Viewpoint: Walmart's healthcare strategy is 'a little offense and a little defense'

Andrea Park -

Though healthcare is not known for being particularly open to lasting change, Walmart's ongoing attempt to revolutionize care delivery with its consumer-first approach could be the one that sticks, according to Knowledge@Wharton.

In a recent podcast from the business analysis journal, Mark Pauly, PhD, a professor of healthcare management at the Philadelphia-based Wharton School of the University of Pennsylvania, and Robert Field, PhD, a professor of health management and policy at Philadelphia-based Drexel University's Dornsife School of Public Health, discussed Walmart's push into healthcare.

Dr. Field described the strategy as "a little offense and a little defense." Walmart has gone on the offensive by attempting to translate its longstanding retail dominance into the level of trust needed to be successful as a healthcare provider, and on the defensive by quickly expanding its healthcare efforts in order to stay ahead of competitors.

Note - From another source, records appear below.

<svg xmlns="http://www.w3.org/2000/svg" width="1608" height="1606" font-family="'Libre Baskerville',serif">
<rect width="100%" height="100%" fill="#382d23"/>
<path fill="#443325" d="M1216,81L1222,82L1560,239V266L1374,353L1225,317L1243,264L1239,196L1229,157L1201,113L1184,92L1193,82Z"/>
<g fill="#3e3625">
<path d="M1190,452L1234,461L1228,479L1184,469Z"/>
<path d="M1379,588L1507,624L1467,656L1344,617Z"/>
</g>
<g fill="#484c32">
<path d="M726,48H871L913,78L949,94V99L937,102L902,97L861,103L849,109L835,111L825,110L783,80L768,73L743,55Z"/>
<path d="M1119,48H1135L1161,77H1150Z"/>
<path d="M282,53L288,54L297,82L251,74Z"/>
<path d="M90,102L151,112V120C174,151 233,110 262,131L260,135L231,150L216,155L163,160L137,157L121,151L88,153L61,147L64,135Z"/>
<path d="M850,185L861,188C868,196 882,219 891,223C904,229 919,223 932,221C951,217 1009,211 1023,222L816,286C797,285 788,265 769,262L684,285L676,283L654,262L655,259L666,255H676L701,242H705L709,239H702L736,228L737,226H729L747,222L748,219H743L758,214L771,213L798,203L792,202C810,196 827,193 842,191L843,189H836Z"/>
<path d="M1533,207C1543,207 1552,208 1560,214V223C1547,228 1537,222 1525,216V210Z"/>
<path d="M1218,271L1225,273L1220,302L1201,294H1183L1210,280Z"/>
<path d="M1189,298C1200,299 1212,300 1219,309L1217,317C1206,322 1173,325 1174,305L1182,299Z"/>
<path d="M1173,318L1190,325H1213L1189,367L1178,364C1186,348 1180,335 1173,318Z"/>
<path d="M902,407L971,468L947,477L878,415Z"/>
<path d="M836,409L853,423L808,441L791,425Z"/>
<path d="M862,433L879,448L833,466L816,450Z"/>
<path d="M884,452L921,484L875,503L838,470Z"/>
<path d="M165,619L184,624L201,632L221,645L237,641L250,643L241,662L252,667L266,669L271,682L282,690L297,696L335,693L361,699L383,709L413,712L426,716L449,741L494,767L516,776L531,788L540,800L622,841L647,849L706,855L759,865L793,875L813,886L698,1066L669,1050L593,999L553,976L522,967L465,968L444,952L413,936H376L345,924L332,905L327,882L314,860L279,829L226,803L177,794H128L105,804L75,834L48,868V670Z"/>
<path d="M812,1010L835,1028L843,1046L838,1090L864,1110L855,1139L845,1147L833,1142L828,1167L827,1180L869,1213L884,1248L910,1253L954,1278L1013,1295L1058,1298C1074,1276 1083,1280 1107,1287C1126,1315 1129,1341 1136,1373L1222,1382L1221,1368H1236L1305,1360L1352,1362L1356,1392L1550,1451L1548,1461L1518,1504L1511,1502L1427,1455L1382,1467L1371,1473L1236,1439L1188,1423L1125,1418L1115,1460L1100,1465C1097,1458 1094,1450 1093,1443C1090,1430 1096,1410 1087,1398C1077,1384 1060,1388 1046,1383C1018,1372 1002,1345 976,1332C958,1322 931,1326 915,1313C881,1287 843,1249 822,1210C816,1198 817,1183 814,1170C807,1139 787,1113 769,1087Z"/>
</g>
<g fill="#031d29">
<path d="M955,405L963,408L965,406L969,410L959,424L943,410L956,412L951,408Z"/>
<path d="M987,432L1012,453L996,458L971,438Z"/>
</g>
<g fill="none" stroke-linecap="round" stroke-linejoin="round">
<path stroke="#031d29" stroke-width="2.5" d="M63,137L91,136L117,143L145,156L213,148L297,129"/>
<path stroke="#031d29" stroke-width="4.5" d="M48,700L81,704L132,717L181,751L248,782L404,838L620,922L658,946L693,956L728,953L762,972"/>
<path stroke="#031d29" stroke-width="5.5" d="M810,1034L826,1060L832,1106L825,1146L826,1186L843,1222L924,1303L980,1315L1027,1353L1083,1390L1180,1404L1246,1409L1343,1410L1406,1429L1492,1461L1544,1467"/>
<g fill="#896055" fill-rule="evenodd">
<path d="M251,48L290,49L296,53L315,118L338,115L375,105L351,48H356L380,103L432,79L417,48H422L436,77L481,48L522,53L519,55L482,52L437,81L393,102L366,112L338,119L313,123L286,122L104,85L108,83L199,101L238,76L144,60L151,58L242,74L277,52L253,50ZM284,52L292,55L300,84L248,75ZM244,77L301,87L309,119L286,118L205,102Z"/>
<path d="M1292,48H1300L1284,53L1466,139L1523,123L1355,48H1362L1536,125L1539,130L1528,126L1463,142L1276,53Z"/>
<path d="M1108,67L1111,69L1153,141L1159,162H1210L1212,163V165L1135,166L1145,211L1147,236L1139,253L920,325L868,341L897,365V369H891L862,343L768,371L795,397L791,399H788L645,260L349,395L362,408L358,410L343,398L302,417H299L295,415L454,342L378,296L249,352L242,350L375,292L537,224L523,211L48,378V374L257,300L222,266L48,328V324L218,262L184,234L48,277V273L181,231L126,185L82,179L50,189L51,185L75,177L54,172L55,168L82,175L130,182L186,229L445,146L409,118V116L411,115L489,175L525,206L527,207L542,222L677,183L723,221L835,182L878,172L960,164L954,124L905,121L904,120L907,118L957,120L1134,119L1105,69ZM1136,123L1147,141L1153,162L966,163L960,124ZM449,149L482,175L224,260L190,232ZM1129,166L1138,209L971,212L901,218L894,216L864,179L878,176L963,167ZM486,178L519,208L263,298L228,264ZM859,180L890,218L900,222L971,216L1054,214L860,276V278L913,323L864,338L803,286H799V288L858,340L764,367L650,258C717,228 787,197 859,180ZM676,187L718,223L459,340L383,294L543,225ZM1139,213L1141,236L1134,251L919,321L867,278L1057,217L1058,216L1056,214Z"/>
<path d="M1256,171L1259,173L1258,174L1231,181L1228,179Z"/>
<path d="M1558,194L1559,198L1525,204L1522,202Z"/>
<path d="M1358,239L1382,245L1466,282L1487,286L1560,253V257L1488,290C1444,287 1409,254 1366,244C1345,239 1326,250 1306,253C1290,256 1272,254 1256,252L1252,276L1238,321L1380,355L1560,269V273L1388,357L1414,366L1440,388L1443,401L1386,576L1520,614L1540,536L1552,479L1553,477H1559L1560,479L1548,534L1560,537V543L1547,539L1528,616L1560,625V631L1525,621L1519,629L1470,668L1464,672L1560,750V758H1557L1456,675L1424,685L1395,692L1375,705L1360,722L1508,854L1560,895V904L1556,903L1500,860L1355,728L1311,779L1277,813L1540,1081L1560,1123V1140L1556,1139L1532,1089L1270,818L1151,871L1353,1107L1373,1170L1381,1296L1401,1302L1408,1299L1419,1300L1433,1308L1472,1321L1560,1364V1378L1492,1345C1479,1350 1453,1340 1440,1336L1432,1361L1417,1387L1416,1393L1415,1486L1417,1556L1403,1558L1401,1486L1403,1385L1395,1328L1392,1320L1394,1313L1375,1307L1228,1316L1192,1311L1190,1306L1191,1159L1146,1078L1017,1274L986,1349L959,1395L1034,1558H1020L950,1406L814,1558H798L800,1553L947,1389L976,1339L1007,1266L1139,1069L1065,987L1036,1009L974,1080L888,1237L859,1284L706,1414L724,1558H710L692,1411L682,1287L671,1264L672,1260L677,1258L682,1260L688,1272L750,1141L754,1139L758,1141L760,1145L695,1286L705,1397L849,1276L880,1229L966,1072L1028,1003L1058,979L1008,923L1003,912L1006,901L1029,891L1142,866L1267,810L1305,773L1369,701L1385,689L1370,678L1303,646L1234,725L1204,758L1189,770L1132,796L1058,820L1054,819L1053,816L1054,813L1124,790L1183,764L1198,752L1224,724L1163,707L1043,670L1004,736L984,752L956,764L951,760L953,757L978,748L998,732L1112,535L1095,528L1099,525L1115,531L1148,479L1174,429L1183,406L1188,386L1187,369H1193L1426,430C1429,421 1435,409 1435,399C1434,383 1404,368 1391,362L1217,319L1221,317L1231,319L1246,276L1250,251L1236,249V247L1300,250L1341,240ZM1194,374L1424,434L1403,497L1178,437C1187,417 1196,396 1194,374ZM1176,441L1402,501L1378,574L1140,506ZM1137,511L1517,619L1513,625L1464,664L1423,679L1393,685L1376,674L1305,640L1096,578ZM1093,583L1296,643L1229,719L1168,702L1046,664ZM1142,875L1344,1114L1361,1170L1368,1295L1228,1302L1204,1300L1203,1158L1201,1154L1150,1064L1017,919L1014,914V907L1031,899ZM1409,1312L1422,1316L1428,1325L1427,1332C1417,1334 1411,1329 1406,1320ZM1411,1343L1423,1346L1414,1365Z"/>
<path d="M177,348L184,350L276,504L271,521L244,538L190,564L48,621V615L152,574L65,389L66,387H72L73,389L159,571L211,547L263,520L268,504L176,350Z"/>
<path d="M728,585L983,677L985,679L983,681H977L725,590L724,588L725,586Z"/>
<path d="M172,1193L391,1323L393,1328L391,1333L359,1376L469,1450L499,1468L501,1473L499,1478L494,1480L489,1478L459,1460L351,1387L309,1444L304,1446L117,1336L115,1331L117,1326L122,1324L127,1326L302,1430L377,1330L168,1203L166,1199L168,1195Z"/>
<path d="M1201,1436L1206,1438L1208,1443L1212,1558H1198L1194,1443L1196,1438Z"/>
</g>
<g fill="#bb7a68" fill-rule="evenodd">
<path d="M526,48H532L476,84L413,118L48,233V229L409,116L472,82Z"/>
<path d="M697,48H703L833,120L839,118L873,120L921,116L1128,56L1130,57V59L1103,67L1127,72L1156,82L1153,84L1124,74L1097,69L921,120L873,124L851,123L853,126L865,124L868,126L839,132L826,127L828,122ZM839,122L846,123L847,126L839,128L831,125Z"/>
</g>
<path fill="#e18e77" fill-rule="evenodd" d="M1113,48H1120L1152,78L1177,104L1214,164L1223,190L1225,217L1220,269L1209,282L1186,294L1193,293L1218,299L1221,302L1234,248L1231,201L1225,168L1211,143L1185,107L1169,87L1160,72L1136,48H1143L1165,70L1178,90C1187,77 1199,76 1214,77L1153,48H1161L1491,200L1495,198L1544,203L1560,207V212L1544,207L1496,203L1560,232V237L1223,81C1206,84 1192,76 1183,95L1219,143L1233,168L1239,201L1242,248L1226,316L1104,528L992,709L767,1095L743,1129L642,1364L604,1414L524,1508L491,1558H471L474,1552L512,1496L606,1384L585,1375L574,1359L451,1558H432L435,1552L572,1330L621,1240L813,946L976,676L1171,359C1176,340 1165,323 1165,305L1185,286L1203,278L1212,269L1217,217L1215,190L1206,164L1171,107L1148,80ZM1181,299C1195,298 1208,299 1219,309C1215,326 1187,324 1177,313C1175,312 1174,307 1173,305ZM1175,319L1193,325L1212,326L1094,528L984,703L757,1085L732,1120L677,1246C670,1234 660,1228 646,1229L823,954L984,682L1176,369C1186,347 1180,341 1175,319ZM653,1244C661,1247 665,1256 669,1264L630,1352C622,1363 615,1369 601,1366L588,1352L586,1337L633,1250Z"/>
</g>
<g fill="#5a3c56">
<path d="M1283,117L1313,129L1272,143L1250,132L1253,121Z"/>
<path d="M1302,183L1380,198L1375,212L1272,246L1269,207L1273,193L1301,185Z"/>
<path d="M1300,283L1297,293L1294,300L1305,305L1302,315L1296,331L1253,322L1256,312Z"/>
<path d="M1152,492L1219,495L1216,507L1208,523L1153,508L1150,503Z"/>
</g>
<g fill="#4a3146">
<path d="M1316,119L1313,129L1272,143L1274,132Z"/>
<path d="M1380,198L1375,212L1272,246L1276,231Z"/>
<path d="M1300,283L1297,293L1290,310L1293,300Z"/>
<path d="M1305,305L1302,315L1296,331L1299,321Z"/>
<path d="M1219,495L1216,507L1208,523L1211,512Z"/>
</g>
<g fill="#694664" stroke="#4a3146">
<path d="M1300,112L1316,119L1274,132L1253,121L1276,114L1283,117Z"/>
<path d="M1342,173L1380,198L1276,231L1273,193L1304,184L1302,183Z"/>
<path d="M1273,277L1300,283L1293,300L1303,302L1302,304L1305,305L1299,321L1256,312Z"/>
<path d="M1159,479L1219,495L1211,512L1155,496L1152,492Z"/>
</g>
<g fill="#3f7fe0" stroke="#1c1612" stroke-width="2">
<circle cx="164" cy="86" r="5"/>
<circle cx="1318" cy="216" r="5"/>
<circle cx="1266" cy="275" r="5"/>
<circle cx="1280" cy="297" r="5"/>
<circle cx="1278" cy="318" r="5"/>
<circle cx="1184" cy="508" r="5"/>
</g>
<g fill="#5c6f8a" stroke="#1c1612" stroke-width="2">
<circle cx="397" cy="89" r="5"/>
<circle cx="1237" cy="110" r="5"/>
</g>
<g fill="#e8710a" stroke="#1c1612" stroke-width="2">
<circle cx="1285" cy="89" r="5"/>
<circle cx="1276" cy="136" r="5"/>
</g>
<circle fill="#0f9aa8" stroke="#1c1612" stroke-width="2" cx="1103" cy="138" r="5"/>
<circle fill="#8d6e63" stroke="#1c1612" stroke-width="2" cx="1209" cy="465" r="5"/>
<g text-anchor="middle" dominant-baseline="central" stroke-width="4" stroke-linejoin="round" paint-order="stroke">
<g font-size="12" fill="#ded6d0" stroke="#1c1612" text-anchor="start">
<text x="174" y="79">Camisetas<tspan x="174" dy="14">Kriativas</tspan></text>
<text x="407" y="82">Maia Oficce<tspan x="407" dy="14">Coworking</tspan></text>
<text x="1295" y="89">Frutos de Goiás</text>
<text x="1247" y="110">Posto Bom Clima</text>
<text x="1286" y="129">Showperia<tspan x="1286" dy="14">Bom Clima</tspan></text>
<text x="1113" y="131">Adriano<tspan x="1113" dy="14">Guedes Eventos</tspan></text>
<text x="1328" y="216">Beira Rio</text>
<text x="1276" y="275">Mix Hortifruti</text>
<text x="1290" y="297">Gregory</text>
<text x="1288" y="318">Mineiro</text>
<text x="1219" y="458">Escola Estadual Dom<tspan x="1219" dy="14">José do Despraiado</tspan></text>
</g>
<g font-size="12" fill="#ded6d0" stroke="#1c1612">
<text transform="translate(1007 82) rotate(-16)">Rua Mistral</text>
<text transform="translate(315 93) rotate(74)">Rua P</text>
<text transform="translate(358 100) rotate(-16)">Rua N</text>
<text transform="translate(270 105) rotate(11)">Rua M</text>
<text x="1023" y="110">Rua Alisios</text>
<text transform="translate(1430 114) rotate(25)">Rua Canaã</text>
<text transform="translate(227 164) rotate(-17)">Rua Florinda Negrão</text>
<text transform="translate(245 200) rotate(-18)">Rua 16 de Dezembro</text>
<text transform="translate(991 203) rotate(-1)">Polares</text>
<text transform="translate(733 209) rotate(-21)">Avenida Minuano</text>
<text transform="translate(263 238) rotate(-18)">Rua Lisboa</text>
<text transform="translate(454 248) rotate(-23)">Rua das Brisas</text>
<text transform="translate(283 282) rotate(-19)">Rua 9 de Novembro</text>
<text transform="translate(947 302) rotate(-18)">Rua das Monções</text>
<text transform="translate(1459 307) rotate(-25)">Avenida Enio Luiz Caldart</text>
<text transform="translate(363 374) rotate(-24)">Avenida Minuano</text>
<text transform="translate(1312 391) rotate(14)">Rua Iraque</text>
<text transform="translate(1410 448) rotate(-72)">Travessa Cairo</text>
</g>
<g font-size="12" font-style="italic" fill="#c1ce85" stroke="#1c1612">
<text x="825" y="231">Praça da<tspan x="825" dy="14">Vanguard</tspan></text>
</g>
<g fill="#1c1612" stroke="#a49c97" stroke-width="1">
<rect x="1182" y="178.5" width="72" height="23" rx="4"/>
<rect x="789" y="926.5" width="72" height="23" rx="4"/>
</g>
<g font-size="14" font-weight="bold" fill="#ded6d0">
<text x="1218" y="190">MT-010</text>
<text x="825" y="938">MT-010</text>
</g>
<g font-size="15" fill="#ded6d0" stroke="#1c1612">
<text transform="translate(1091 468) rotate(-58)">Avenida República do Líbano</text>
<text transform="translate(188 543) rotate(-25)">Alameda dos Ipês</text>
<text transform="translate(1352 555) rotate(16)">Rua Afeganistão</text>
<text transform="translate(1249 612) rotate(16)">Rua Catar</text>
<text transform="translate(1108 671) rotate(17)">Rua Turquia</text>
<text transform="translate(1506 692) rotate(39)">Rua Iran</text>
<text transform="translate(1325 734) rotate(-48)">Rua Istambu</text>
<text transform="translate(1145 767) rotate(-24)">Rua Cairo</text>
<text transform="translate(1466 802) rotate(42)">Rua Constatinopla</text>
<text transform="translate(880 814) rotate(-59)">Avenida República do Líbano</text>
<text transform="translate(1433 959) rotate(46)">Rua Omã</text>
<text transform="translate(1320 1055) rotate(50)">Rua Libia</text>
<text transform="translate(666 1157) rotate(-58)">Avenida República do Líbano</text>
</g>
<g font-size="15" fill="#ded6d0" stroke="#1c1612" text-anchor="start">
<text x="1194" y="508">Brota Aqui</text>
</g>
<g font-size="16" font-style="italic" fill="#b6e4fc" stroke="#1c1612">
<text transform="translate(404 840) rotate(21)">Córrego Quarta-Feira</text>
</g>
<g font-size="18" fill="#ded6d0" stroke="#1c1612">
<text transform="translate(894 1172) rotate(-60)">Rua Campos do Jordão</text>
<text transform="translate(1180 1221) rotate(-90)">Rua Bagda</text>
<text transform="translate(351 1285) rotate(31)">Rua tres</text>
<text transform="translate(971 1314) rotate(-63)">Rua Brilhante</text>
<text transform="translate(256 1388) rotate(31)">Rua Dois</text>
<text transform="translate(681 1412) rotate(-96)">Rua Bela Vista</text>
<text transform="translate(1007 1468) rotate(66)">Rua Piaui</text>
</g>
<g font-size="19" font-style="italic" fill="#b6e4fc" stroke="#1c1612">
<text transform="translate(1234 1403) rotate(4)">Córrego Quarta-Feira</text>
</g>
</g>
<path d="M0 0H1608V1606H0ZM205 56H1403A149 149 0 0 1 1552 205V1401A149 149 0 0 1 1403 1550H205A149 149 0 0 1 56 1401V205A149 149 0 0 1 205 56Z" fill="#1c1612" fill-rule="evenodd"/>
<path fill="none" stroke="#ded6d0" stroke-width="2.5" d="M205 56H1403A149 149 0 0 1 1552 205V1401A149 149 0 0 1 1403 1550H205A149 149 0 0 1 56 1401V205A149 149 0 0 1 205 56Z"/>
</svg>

"Medicine has always been the ultimate personal business, where [consumers are] more aligned to a human being than to a product. You don't care where you get your statin, but you do care who your doctor is," Dr. Field said. "In general, we've been seeing healthcare become more corporate, less personal. Is that trend going to continue, or are we seeing a wall that Walmart is going to hit, and it's not going to be able to truly commercialize primary care the way it would like to?"

Both Dr. Field and Dr. Pauly said this strategy could therefore go either way: Walmart faces plenty of obstacles — especially in branding, logistics and consumer trust — but is also perhaps the retailer best positioned to conduct this "experiment" since, unlike Amazon, it already has a massive brick-and-mortar infrastructure.

"My view is, knock yourself out," Dr. Pauly said. "Innovation is a good idea generally, although in healthcare most innovation has not been successful. But when firms are willing to invest their own money in trying to do something imaginative, if they succeed, that's to the good of consumers, and if they don't, that's to the harm of their stockholders. But that's the way progress is going to be made."